DATASET RECORDS
--
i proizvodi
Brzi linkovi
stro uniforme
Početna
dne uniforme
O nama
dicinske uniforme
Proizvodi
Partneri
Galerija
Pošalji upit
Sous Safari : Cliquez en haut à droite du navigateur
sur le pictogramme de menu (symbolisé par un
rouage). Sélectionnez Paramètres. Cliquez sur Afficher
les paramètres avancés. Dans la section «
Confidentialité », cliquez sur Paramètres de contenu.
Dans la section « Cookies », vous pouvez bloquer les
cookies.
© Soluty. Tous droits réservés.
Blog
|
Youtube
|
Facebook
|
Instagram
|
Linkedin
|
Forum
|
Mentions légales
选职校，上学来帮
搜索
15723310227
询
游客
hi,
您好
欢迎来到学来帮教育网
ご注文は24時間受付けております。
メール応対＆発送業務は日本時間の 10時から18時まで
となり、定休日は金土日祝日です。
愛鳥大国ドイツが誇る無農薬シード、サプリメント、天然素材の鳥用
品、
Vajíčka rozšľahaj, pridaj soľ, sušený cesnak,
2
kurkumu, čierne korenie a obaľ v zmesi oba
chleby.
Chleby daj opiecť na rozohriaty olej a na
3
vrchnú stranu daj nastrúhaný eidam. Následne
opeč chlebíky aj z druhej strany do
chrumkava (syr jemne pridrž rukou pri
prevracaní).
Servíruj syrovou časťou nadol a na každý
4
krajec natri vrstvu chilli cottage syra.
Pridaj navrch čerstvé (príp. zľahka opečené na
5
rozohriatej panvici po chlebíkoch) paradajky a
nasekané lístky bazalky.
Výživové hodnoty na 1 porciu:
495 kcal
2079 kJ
--
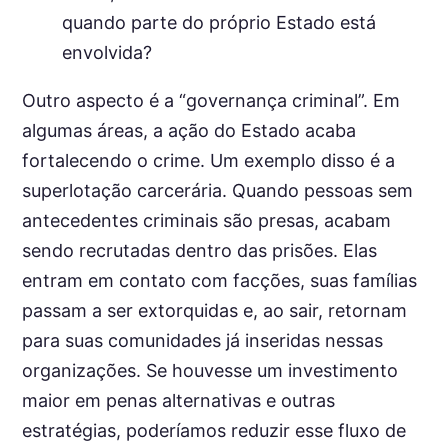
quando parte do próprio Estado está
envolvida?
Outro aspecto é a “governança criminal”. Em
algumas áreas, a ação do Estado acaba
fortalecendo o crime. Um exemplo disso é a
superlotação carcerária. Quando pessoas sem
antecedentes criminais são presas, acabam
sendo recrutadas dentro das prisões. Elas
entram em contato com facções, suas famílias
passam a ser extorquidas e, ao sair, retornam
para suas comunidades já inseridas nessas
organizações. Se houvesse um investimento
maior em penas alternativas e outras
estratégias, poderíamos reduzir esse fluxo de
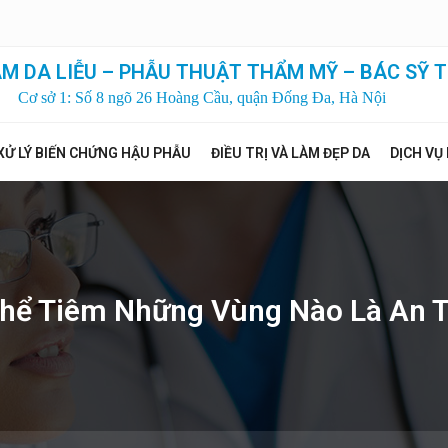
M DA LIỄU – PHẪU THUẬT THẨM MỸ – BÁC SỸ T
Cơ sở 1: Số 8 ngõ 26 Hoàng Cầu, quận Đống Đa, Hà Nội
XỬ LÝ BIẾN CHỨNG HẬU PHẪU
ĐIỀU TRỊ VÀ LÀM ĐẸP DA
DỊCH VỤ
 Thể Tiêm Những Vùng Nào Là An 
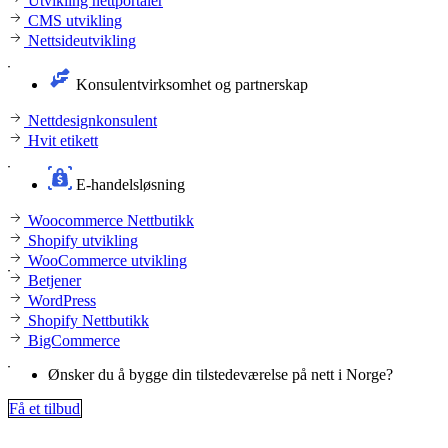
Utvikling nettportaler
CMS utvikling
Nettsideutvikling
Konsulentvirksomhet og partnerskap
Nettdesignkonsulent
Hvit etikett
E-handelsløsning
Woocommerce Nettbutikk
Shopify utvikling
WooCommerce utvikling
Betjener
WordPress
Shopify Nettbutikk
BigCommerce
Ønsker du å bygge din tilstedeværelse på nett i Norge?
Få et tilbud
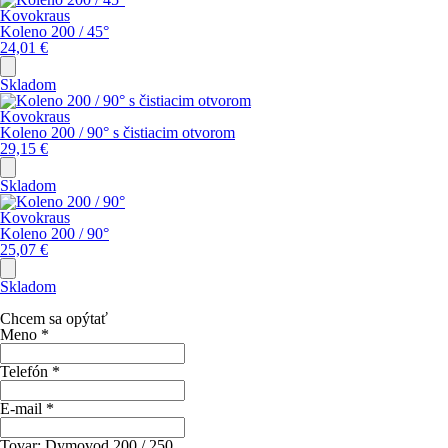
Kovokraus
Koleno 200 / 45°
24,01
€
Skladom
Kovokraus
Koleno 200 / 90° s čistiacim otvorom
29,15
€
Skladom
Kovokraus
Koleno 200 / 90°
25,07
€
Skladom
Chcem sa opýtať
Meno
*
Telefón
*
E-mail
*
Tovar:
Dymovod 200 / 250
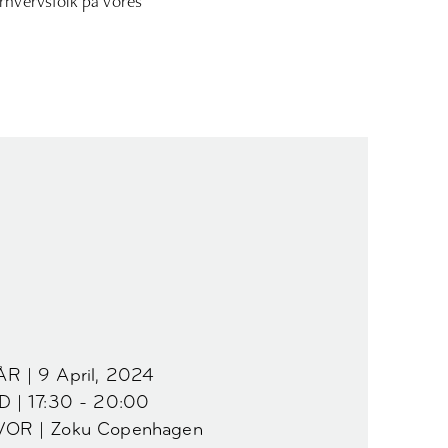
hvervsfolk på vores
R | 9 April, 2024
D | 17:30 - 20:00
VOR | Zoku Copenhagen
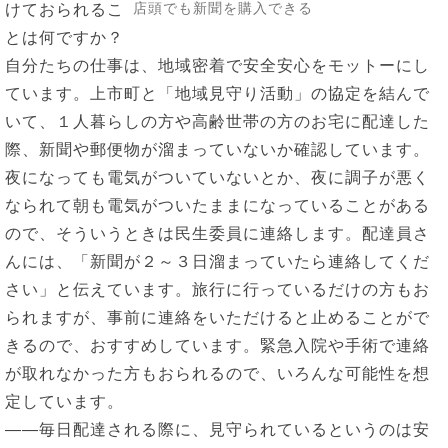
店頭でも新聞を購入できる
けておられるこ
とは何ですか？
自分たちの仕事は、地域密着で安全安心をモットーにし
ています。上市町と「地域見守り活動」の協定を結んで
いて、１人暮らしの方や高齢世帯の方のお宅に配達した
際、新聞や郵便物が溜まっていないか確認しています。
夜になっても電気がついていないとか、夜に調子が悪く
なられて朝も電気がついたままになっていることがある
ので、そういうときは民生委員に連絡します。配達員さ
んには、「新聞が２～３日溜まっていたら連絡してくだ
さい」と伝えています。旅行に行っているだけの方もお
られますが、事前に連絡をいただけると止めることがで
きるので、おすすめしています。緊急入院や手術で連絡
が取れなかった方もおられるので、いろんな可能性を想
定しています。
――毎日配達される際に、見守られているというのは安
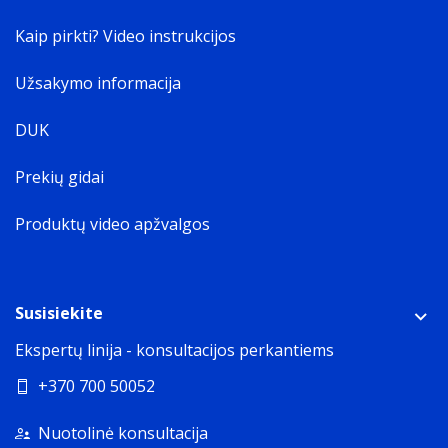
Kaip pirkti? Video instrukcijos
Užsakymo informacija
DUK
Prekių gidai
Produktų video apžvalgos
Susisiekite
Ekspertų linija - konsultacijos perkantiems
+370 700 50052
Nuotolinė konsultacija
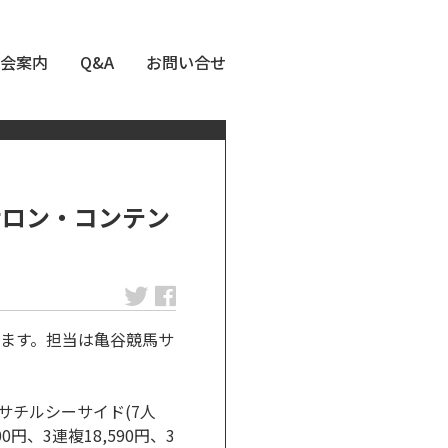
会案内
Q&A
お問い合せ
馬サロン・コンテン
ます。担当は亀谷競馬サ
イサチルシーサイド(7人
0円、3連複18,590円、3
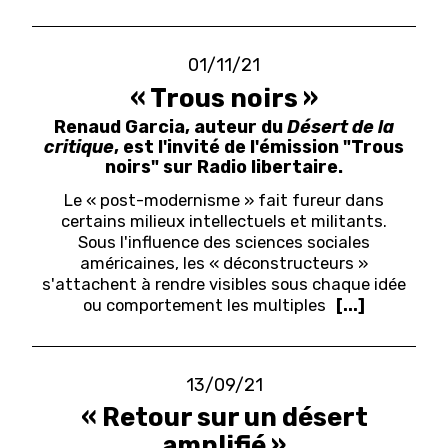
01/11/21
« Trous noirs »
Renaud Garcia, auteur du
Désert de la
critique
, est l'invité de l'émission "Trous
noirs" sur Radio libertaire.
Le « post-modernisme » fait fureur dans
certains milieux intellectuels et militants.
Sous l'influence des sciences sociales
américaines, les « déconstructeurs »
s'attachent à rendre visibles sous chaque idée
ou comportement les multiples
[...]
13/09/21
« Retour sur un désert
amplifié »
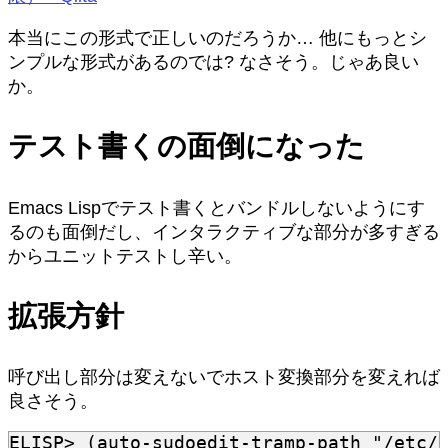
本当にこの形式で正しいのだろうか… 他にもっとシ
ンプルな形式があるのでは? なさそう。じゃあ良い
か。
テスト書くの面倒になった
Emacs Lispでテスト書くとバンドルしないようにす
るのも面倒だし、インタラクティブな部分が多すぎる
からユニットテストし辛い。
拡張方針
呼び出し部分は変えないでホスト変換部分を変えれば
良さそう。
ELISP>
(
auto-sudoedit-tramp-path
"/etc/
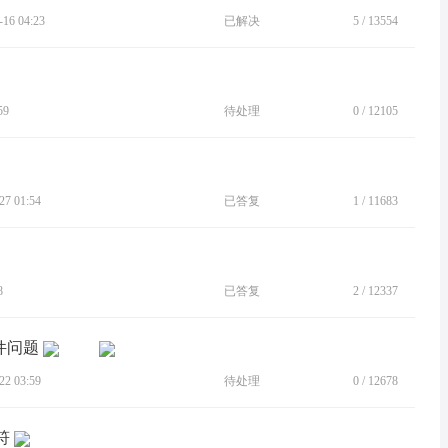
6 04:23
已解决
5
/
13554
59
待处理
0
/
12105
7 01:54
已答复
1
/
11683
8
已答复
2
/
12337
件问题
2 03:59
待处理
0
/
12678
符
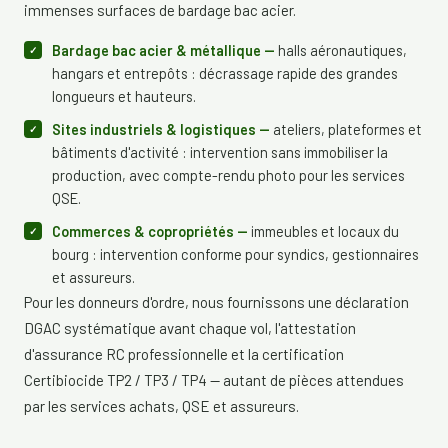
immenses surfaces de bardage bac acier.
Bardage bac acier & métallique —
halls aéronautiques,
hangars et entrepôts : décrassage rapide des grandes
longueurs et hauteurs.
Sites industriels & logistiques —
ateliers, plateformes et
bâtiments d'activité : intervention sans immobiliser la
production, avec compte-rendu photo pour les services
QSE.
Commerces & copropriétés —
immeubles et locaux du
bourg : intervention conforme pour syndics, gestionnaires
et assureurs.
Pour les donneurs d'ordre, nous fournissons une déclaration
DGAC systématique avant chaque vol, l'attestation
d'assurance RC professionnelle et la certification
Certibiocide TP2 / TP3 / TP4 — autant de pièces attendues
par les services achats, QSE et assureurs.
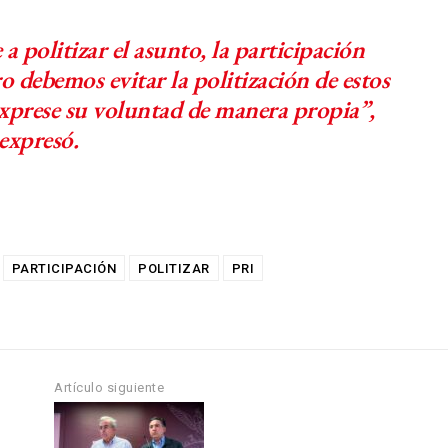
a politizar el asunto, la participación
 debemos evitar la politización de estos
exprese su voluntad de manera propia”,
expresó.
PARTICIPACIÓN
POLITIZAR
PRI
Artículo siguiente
--
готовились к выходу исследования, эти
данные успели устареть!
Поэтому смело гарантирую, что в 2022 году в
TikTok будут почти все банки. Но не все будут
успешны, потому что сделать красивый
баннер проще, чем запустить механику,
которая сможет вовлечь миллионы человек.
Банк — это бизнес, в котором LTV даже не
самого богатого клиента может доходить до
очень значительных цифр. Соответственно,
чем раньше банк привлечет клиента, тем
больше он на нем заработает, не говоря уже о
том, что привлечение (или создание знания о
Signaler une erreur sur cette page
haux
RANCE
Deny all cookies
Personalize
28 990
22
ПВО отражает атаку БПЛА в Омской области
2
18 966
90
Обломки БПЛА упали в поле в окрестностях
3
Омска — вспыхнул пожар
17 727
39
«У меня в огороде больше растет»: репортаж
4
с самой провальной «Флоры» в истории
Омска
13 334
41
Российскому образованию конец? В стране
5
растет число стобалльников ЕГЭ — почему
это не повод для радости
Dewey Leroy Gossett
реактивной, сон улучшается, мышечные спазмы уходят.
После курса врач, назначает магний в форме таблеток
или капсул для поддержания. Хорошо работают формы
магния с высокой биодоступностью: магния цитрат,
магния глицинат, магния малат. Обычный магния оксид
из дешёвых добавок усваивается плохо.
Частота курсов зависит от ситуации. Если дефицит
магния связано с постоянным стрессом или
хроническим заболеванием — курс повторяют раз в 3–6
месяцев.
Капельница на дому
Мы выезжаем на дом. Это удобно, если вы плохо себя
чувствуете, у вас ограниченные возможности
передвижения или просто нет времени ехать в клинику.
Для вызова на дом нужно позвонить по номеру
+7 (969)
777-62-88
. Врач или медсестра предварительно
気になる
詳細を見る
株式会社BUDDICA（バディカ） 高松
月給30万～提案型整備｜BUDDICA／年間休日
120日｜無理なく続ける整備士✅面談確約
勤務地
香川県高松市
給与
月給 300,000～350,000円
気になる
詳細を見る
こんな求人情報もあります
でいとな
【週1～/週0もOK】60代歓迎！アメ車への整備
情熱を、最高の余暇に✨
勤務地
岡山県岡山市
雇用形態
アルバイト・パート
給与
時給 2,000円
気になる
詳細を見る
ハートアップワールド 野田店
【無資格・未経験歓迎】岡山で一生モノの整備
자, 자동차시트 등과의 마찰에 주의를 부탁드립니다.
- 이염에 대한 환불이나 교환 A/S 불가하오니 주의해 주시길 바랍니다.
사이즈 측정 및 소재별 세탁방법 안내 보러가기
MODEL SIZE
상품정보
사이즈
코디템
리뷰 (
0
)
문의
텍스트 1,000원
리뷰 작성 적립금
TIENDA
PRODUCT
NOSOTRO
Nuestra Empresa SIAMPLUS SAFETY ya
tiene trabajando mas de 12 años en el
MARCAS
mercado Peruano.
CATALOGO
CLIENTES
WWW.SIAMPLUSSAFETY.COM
--
ASSIGNED TASK
When the word "растет" shows up in a line of the entries, pull that line out.

YOUR RESPONSE
«У меня в огороде больше растет»: репортаж
растет число стобалльников ЕГЭ — почему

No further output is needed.